Rennie's track record in developing younger players was already proven after he had taken the 'Baby Blacks' to three successive under-20 world titles and reinvigorated the fortunes of Manawatu.
Several players from those sides have followed him to Hamilton.
Rennie has also shown an ability to identify talent in unheralded players and turn them into Super Rugby starters.
Winger Asaeli Tikoroituma, for example, was playing provincial rugby for third-tier Wanganui before he moved to Manawatu, while No 8 Matt Vant Leven had only played club rugby.
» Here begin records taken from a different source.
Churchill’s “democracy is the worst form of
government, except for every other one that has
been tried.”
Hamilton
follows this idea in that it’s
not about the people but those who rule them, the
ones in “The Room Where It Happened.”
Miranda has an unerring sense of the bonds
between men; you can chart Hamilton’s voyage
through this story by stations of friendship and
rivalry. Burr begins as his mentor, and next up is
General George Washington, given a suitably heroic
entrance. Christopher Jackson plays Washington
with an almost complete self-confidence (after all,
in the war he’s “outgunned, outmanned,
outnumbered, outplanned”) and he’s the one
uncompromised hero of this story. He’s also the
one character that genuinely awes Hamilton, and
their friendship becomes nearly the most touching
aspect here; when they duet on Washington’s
Assistant coach Tom Coventry has also been an important recruiter and enticed the likes of Brodie Retallick and Andrew Horrell to Hamilton from the Hawke's Bay provincial side where he worked as an assistant coach.
Retallick has since established himself as a first-choice All Blacks lock.
Others, like team captain Craig Clarke and Samoa's World Cup captain Mahonri Schwalger, were vastly experienced and the type of players prepared to just roll up their sleeves and go about their business to ensure the team succeeded.
While Sonny Bill Williams sprinkled a little stardust over the 2012 team, it is the likes of Clarke and Schwalger who best reflect Rennie's uncomplicated approach.
A happy working environment is conducive to a productive team culture, one in which the players will go out on to the field and not want to let their teammates down.
It also helps keeps egos from becoming over-inflated.
A hands on coach, Rennie is also careful to share the credit with assistants Wayne Smith, Coventry and Andrew Strawbridge, who, he said, gelled as a unit because none were 'yes men' and tactics and selections were heatedly debated.
Each has an opinion, which he listens to, then as the head coach he calls the play.
"Fair enough too," Rennie told Fairfax Media. "Ultimately we have to take responsibility. If we win a championship then we deflect all the praise to the players."